> **EXERCISE AIM**
Using the records below, give again exactly the lines from the line that contains "position:absolute; left:0; top:722px;" through the line that contains "align-items:center; font-size:13px; color:#6d28d9;", both ends included, and only those.

(RECORD EXCERPTS)

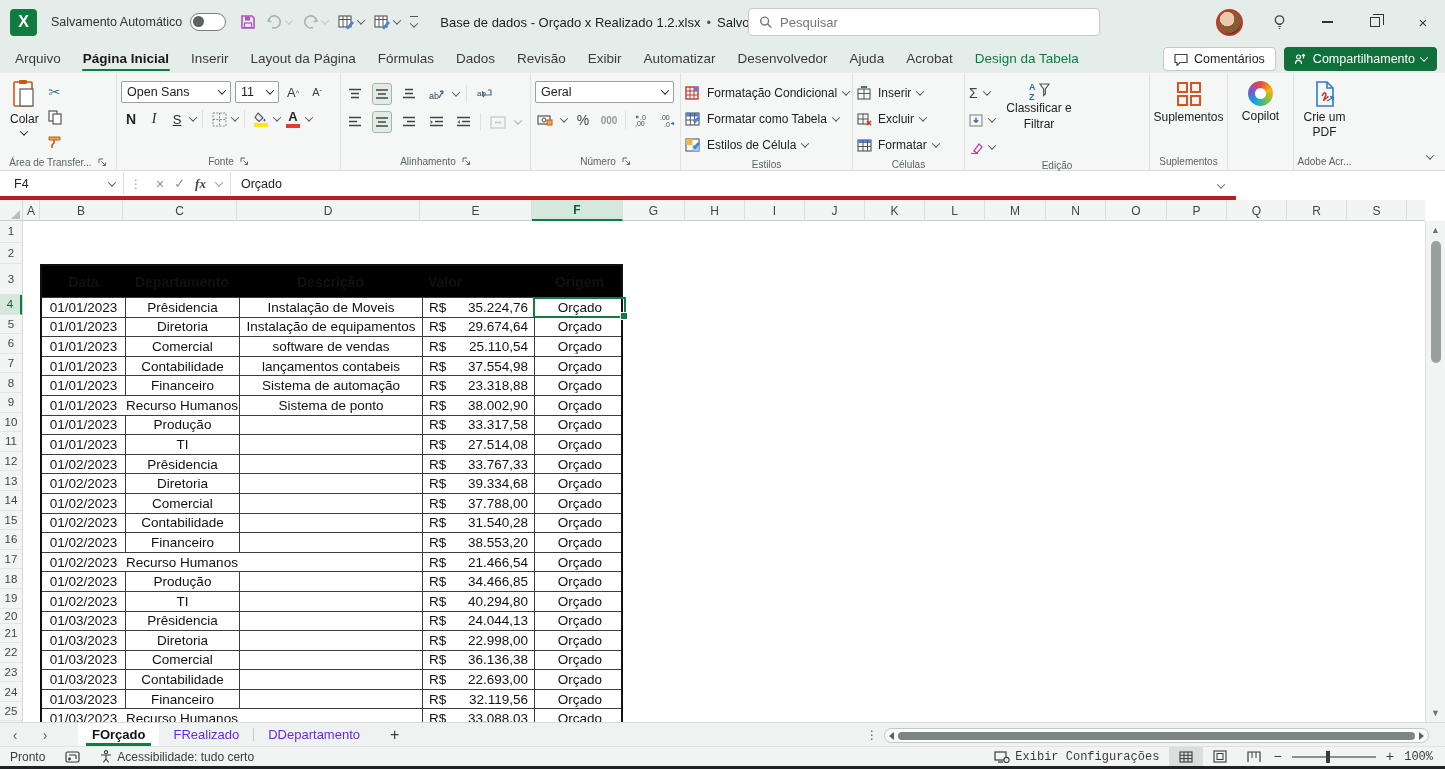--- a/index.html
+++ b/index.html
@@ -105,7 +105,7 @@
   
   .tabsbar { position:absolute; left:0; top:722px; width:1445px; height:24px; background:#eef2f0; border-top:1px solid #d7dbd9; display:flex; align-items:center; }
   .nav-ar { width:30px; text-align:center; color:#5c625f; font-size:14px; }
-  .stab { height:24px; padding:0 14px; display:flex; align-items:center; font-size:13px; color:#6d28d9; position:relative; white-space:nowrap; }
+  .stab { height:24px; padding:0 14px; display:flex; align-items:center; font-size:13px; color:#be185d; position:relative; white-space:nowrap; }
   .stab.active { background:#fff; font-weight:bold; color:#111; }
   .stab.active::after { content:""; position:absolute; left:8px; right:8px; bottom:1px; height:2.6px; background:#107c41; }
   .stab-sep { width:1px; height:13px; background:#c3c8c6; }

(End RECORD EXCERPTS)
(RECORD EXCERPTS)

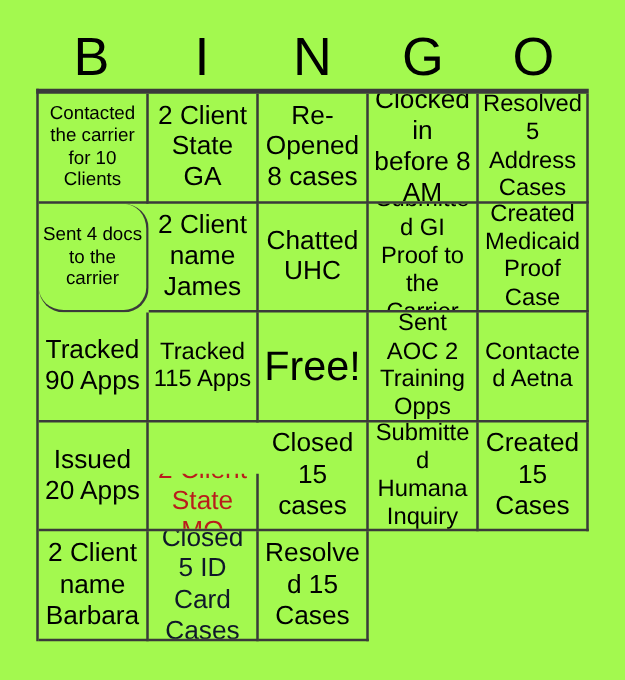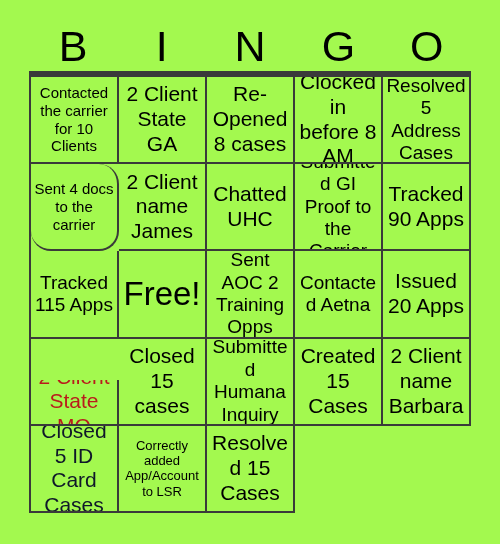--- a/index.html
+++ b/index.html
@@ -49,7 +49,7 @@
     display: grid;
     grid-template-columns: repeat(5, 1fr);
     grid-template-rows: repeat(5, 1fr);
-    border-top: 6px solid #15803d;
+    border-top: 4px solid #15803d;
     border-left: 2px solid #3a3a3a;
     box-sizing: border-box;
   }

(End RECORD EXCERPTS)

> **FINISHED EXERCISE**
   .tabsbar { position:absolute; left:0; top:722px; width:1445px; height:24px; background:#eef2f0; border-top:1px solid #d7dbd9; display:flex; align-items:center; }
   .nav-ar { width:30px; text-align:center; color:#5c625f; font-size:14px; }
-  .stab { height:24px; padding:0 14px; display:flex; align-items:center; font-size:13px; color:#6d28d9; position:relative; white-space:nowrap; }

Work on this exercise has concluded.